Merci Bernard

août 6, 2006

Il y a quelques semaines, j’ai posté un commentaire un peu tarte sur le blog de Bernard Sananès. Ont suivi quelques commentaires pertinents ici et .

Le post auquel je réagissais à l’époque n’était autre qu’une petite annonce de recrutement sybilline. Mon verbiage idiot sur l’exotisme d’une telle démarche (« Mais pourquoi donc Euro RSCG a besoin du blog du patron pour recruter des attachés de presse ? ») a conduit certains lecteurs à réagir. Bernard synthétise bien l’opinion commune en écrivant que, dans ce cadre, Internet fait partie d’un mix media, un relais comme un autre du message émis.

Le commentaire de Bernard est parfaitement pertinent, car dans ce cadre, Internet n’est guère utilisé que comme un tableau d’affichage électronique.

La lecture de The Long Tail m’a convaincu que notre métier, les Relations Publiques, est et sera de plus en plus « Longue Traine« , malgré tous les marketeux du monde qui souhaitent le transformer en Publicité Gratuite. En gros : entrer en relation interpersonnelle ou au maximum communautaire, avec une foultitude de « niches d’opinion » fragmentées qui, additionnées les unes aux autres, structurent l’opinion. Ce qu’ont compris certaines agences, dont Heaven par exemple, c’est que seul l’Internet permet de faire ça efficacement et à moindre coût.

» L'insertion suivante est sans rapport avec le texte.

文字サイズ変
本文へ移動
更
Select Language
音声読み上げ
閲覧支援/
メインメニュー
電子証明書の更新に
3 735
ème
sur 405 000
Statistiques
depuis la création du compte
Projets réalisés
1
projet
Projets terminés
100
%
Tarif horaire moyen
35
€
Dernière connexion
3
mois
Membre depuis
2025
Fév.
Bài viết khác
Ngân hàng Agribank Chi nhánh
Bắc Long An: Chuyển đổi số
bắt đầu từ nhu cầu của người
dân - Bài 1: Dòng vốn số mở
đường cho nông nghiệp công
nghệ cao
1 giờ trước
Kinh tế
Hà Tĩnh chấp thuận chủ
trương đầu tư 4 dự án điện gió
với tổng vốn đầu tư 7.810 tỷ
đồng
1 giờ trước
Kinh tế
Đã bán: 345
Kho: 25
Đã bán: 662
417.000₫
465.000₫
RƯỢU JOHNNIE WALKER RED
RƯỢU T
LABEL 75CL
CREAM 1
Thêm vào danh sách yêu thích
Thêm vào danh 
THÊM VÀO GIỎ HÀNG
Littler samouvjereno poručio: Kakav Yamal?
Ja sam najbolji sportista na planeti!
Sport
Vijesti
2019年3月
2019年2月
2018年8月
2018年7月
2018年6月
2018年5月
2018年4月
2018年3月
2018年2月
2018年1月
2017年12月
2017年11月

Le recrutement en agence RP, et particulièrement en Relations Presse, relève exactement de cette logique. Nous cherchons tous des compétences très précises et des expériences très pointues, qui dépassent souvent des descriptifs aussi flous que « recrute attaché de presse high tech ». Ainsi par exemple, entre un expert des journalistes télécoms en PQN et un professionnel de la presse réseaux BtoB, il y a de plus en plus souvent un monde. Bref, on entre dans la « Longue Traine » des compétences.
Donc oui, tout à fait, le bouche à oreille est indispensable pour recruter dans cette « Longue Traine » les professionnels qui exercent déjà dans une niche. Mais je ne pense pas qu’un simple post sur un blog suffise à les atteindre. Les chasseurs de tête ne sont pas non plus toujours très efficaces à ce niveau de finesse. Annoncer dans la presse professionnelle génère un très mauvais rapport signal/bruit. Bref, il faudrait réussir à améliorer grandement l’identification des compétences, pas forcément les plus visibles. Avec de la veille sur Internet, peut-être ?
Le débat est plus qu’ouvert. Merci Bernard.